ABD Dışişleri Bakanı Mike Pompeo, 3 Kasım’da yapılması planlanan ABD başkanlık seçimlerinden yaklaşık iki ay önce karmaşık ve çok amaçlı bir diplomasi turuna başladı.
Tura Pazartesi günü İsrail’e gerçekleştirdiği ziyaret ile başlayan ABD Dışişleri Bakanı, ardından Salı günü Tel Aviv’den Hartum’a gerçekleştirdiği ilk resmi direkt uçuşla Sudan’ı ziyaret etti.
Birleşik Arap Emirlikleri (BAE), Bahreyn ve Umman'ın da yer aldığı turun hedefinde birkaç gündem maddesi bulunuyor.
Resmi ziyaret turu, ABD Başkanı Donald Trump yönetiminin Ortadoğu'da barış çabaları için bir başarı olarak nitelendirdiği, İsrail ile BAE arasında geçtiğimiz günlerde duyurulan tarihi anlaşma çerçevesinde gerçekleşiyor.
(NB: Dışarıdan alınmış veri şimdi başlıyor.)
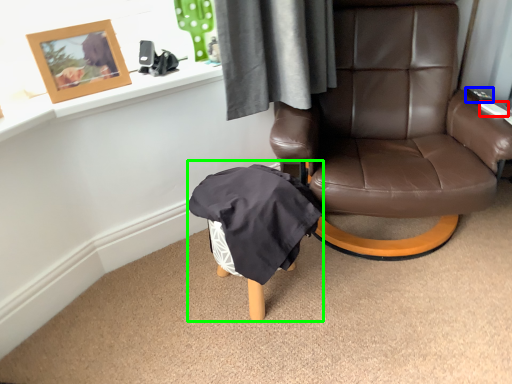
Question: Which object is the closest to the remote control (highlighted by a red box)? Choose among these: remote control (highlighted by a blue box) or bean bag chair (highlighted by a green box).

Choices:
 (A) remote control
 (B) bean bag chair

Answer: (A)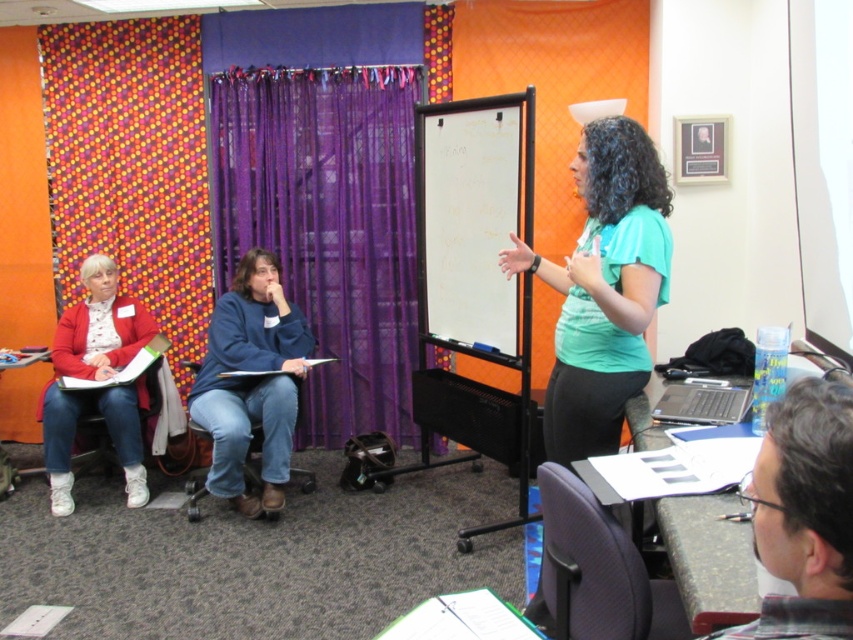
Question: Where is teal matte shirt at center located in relation to plaid fabric shirt at center in the image?

Choices:
 (A) left
 (B) right

Answer: (B)

Question: Based on their relative distances, which object is farther from the brown leather chair at center?

Choices:
 (A) purple sheer curtain at center
 (B) whiteboard at center
 (C) orange dotted fabric at left
 (D) teal matte shirt at center

Answer: (D)

Question: Does purple sheer curtain at center come behind teal matte shirt at center?

Choices:
 (A) yes
 (B) no

Answer: (A)

Question: Which object is farther from the camera taking this photo?

Choices:
 (A) purple sheer curtain at center
 (B) purple fabric chair at lower right

Answer: (A)

Question: Which point appears farthest from the camera in this image?

Choices:
 (A) 569,380
 (B) 799,504

Answer: (A)

Question: Is whiteboard at center bigger than plaid fabric shirt at center?

Choices:
 (A) yes
 (B) no

Answer: (A)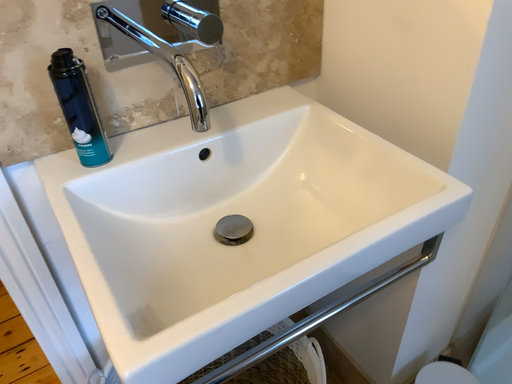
ABD Yönetimi, diğer Arap ülkelerinin de BAE’nin yolundan gidip İsrail’i tanıyacakları konusunda iyimser olduğunu söylüyor.
fazla oku
Bu bölüm, konuyla ilgili referans noktalarını içerir. (Related Nodes field)
Gözlemciler özellikle ABD başkanlık seçimleri için yapılan anketlerde Başkan Trump'ın Demokrat rakibi Joe Biden'ın gerisinde kaldığını ve aranın açıldığını belirtiyor.
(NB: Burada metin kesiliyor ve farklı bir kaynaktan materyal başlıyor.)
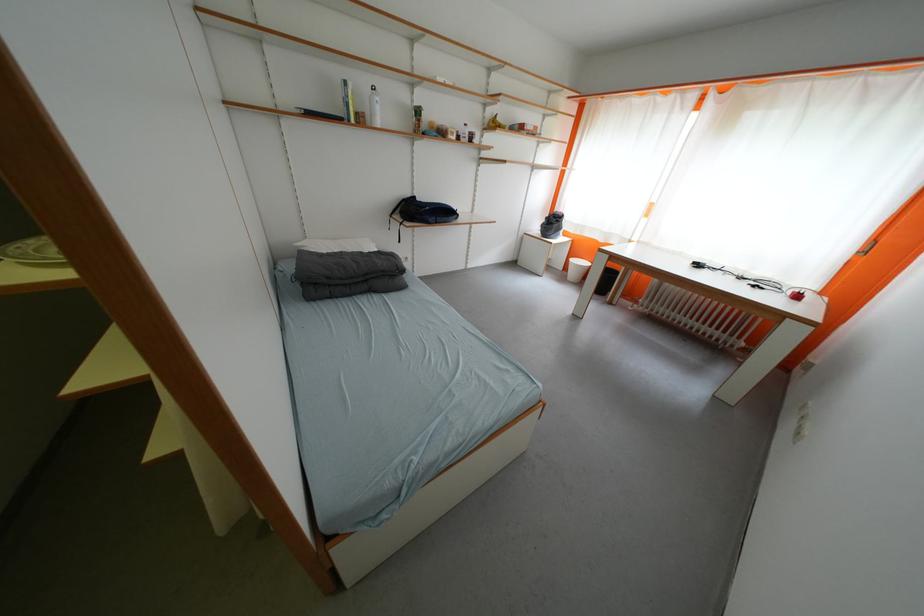
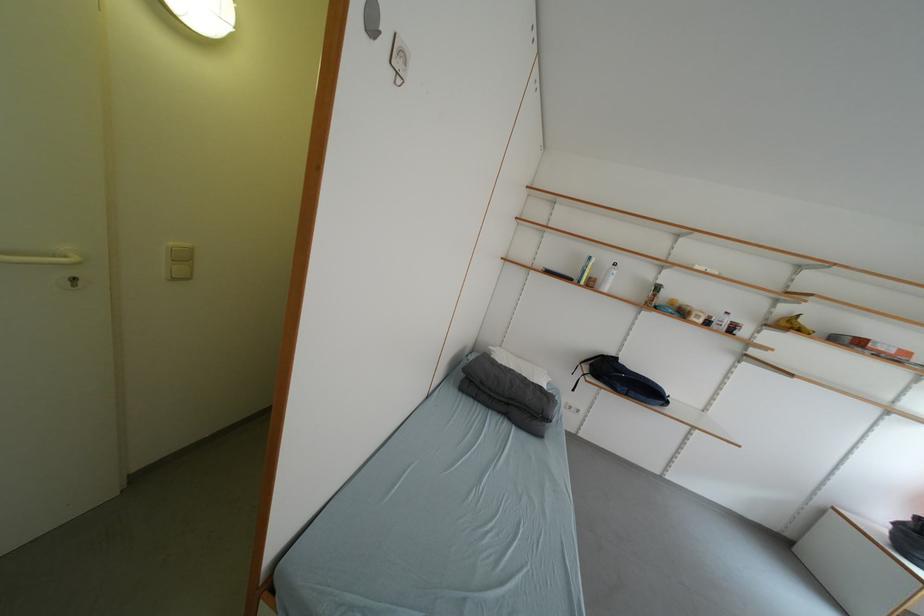
In the second image, find the point that corresponds to pixel 447 222 in the first image.

(640, 395)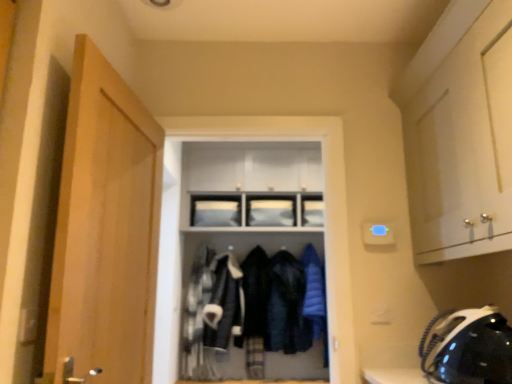
Question: Is the position of white glossy cabinet at upper right, arranged as the second cabinetry when viewed from the back, more distant than that of matte white cabinet at upper center, the 1th cabinetry positioned from the left?

Choices:
 (A) yes
 (B) no

Answer: (B)

Question: Does white glossy cabinet at upper right, which ranks as the first cabinetry in front-to-back order, lie in front of matte white cabinet at upper center, acting as the 2th cabinetry starting from the right?

Choices:
 (A) no
 (B) yes

Answer: (B)

Question: Is white glossy cabinet at upper right, the 1th cabinetry from the right, taller than matte white cabinet at upper center, acting as the 2th cabinetry starting from the right?

Choices:
 (A) no
 (B) yes

Answer: (B)

Question: Can you confirm if white glossy cabinet at upper right, which ranks as the first cabinetry in front-to-back order, is shorter than matte white cabinet at upper center, marked as the 1th cabinetry in a back-to-front arrangement?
Trump yönetiminin seçim kampanyasındaki başarısızlığı kapsamında Pompeo'nun Bahreyn ve Sudan üzerinde baskıyı artırmayı hedeflediği düşünülüyor.
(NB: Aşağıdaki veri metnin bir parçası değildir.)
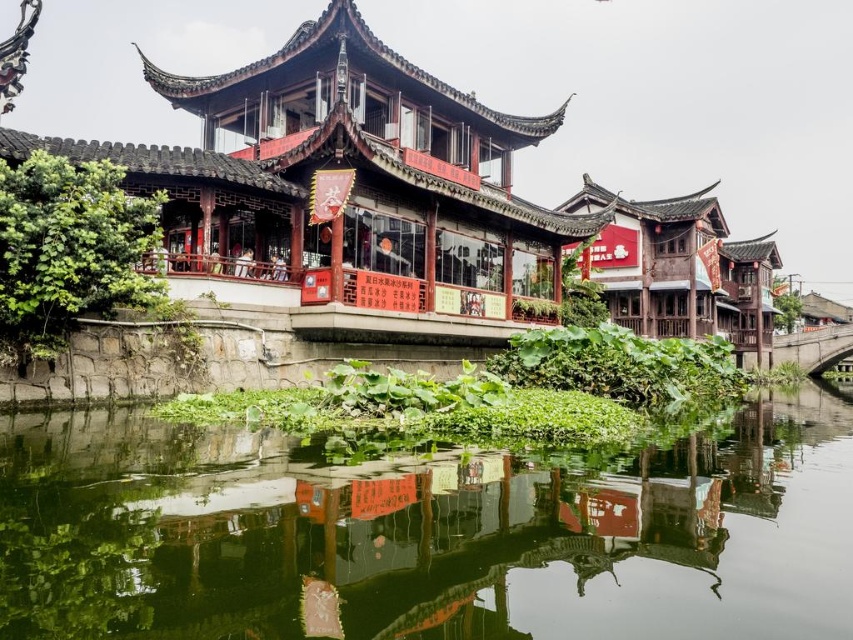
Question: From the image, what is the correct spatial relationship of green reflective water at center in relation to green leafy plant at center-left?

Choices:
 (A) below
 (B) above

Answer: (A)

Question: Can you confirm if green reflective water at center is thinner than green leafy plant at center-left?

Choices:
 (A) no
 (B) yes

Answer: (A)

Question: Which point appears closest to the camera in this image?

Choices:
 (A) (517, 333)
 (B) (115, 291)

Answer: (B)

Question: Which of these objects is positioned closest to the green leafy plant at center?

Choices:
 (A) green leafy plant at center-left
 (B) green reflective water at center

Answer: (B)

Question: Can you confirm if green reflective water at center is positioned to the right of green leafy plant at center-left?

Choices:
 (A) yes
 (B) no

Answer: (A)

Question: Which point appears farthest from the camera in this image?

Choices:
 (A) (660, 628)
 (B) (70, 292)

Answer: (B)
Turun en önemli gündem maddesi İran
Turun, ABD Yönetimi’nin, İsrail ile Arap ülkeleri arasında barış anlaşmaları sağlama çabalarını güçlendirmenin yanı sıra özellikle BAE-İsrail barış anlaşması çerçevesinde İran'a karşı bölgesel çabaları yoğunlaştırma başta olmak üzere başka hedefleri de bulunuyor. Pompeo’nun Ortadoğu turunun başlamasından hemen önce, Beyaz Saray baş danışmanı ve ABD Başkanı'nın damadı Jared Kushner yaptığı açıklamada, “Anlaşma, İran’a karşı askeri yeteneklerini desteklemek için BAE’ye F-35 savaş uçağı satma olasılığını artırmalıdır” ifadelerini kullandı.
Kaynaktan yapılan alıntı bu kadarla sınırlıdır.